The settlement agreement takes RMB 433 million as the interest of the first installment of RMB 1 billion. The starting date of interest is January 25, 2019, and the comprehensive interest rate is 11.92%. In this regard, Orient Group Incorporation(600811) said that from the perspective of enterprise financing costs in the whole real estate market, this interest rate level is acceptableP align = "center" Image Source: Announcement screenshot

In addition, the termination of this cooperation is expected to have an impact on the profit and loss of the consolidated statements of Orient Group Incorporation(600811) 2021 of about -433 million yuan, of which the impact on the net profit of the company in 2021 is about -356 million yuan.
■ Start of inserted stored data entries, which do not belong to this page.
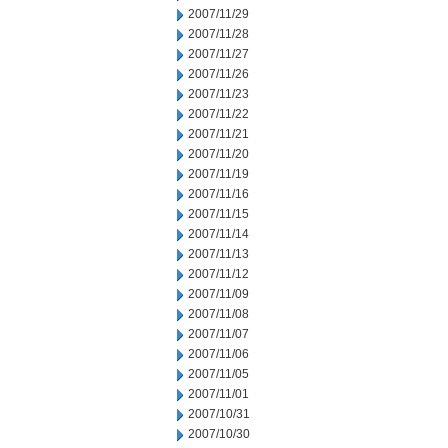
2007/11/29
2007/11/28
2007/11/27
2007/11/26
2007/11/23
2007/11/22
2007/11/21
2007/11/20
2007/11/19
2007/11/16
2007/11/15
2007/11/14
2007/11/13
2007/11/12
2007/11/09
2007/11/08
2007/11/07
2007/11/06
2007/11/05
2007/11/01
2007/10/31
2007/10/30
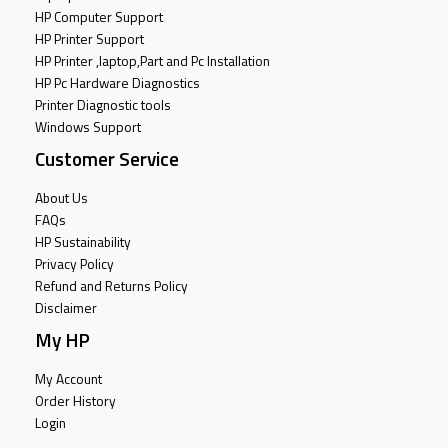
HP Computer Support
HP Printer Support
HP Printer ,laptop,Part and Pc Installation
HP Pc Hardware Diagnostics
Printer Diagnostic tools
Windows Support
Customer Service
About Us
FAQs
HP Sustainability
Privacy Policy
Refund and Returns Policy
Disclaimer
My HP
My Account
Order History
Login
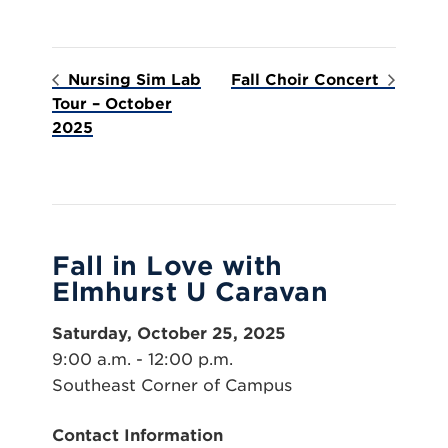
Nursing Sim Lab
Fall Choir Concert
Tour – October
2025
Fall in Love with
Elmhurst U Caravan
Saturday, October 25, 2025
9:00 a.m. - 12:00 p.m.
Southeast Corner of Campus
Contact Information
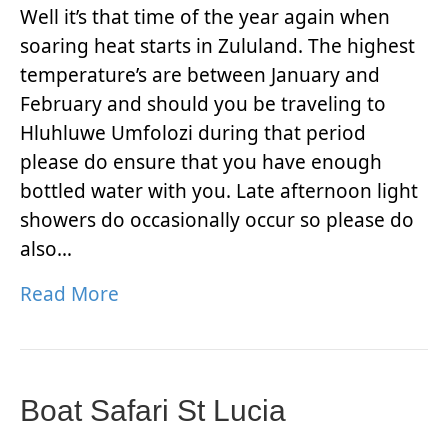
Well it’s that time of the year again when
soaring heat starts in Zululand. The highest
temperature’s are between January and
February and should you be traveling to
Hluhluwe Umfolozi during that period
please do ensure that you have enough
bottled water with you. Late afternoon light
showers do occasionally occur so please do
also…
Read More
Boat Safari St Lucia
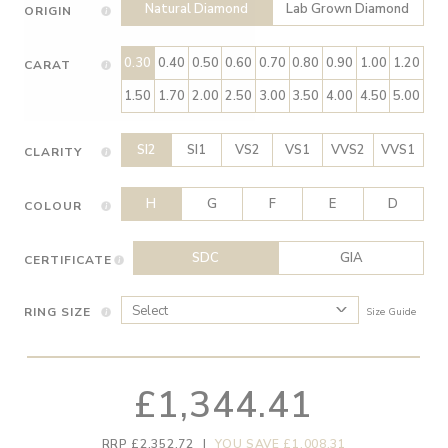
Natural Diamond
Lab Grown Diamond
ORIGIN
0.30
0.40
0.50
0.60
0.70
0.80
0.90
1.00
1.20
CARAT
1.50
1.70
2.00
2.50
3.00
3.50
4.00
4.50
5.00
SI2
SI1
VS2
VS1
VVS2
VVS1
CLARITY
H
G
F
E
D
COLOUR
SDC
GIA
CERTIFICATE
RING SIZE
Size Guide
£1,344.41
RRP £2,352.72
|
YOU SAVE £1,008.31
According to the 2021 annual performance forecast disclosed by Orient Group Incorporation(600811) disclosure, the company expects to realize the net profit attributable to the shareholders of the listed company within the reporting period of - 1.3 billion yuan to - 1.5 billion yuan, of which the main reason for the performance loss is that the real estate business segment expects to realize the net profit of about - 1.7 billion yuan to - 1.9 billion yuan in 2021, affecting the overall profit of the listed company.

Among them, Guokai Dongfang, the protagonist of this case, can be said to have seriously dragged Orient Group Incorporation(600811) back. In addition to the potential adverse effects brought by the case, the land and commercial housing prices around the first and second level land development projects and their equity participation projects of CDB Oriental have declined. It is expected that the passenger flow will decline, the project cycle will be prolonged, and the price of building materials will rise, which will increase the development cost of the second level land development project of CDB Oriental and its equity participation projects.

Orient Group Incorporation(600811) 2021 semi annual report shows that its main business is land and real estate development, with an operating revenue of 254516 million yuan, an operating cost of 25.681 million yuan and a gross profit margin of - 0.90%.

Orient Group Incorporation(600811) told Meijing that the purpose of promoting reconciliation is also to actively dispose of the relevant plot assets of CDB Oriental in the next step. At present, CDB Oriental itself has huge losses, and the relevant plot assets will be disposed of as soon as possible, so as to help listed companies get rid of their burdens and realize capital return.